Given normal circumstances, if a person’s foot were to miss a curb or slip, then their fall would be broken by the ground. This time was no different. As Lizzie’s foot slipped off the edge of the building, her body tumbled through the air and the ground did indeed break her fall, as well as all the bones in her body.

I can’t tell you how much I screamed out as she slipped away from me. How many times, within that short period, I prayed to god, to anybody, to save her.

To this day, I still don’t understand why nobody did.

One thing I never got is how the heart can hurt. You can feel a void slowing sucking you in from the inside and yet, you still remain in tack. I feel there is only one explanation. You see the brain sends messages to all of your body, telling them what to do, this includes you heart. I think when you’re sad, even your brain can’t handle all the damage, so it just channels it all to the heart.

After Lizzie had fallen, I came down and out of the building to be greeted by multiple microphones being shoved into my sodden face. Ricky pushed his way through all the reporters and dragged me off away from them all, to Jessica and Michelle.

I told them everything but I failed to tell them that she slipped. I didn’t want it to seem like she did an idiotic thing and died, but instead, that she jumped because of what people had done. I wanted the people that had hurt her, Shane and Hayley especially, to see what they forced her to do.

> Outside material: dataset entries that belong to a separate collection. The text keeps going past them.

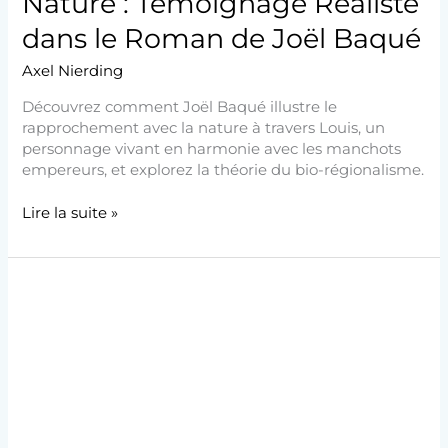
Nature : Témoignage Réaliste
dans le Roman de Joël Baqué
Axel Nierding
Découvrez comment Joël Baqué illustre le
rapprochement avec la nature à travers Louis, un
personnage vivant en harmonie avec les manchots
empereurs, et explorez la théorie du bio-régionalisme.
Lire la suite »
Enjeux
des
Associations
Écologiques
dans
l’Œuvre
de
J-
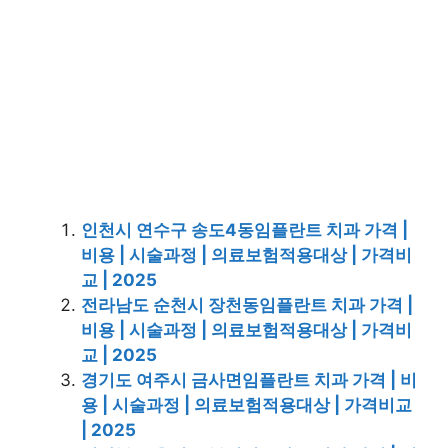
인천시 연수구 송도4동임플란트 치과 가격 |
비용 | 시술과정 | 의료보험적용대상 | 가격비
교 | 2025
전라남도 순천시 장천동임플란트 치과 가격 |
비용 | 시술과정 | 의료보험적용대상 | 가격비
교 | 2025
경기도 여주시 금사면임플란트 치과 가격 | 비
용 | 시술과정 | 의료보험적용대상 | 가격비교
| 2025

My eyes were unable to divert away from my hand for the rest of that day, that hand that should have caught Lizzie, that hand that should have saved her life.

Jessica told me that love killed Lizzie in the end, almost as if it were a normal remark to make after someone had just committed suicide. I do agree though. I think that love kills us all. We will do so much for that one person, no matter how extravagant or ludicrous it seems. We would give our life for someone, in mere hope that they would do the same for us.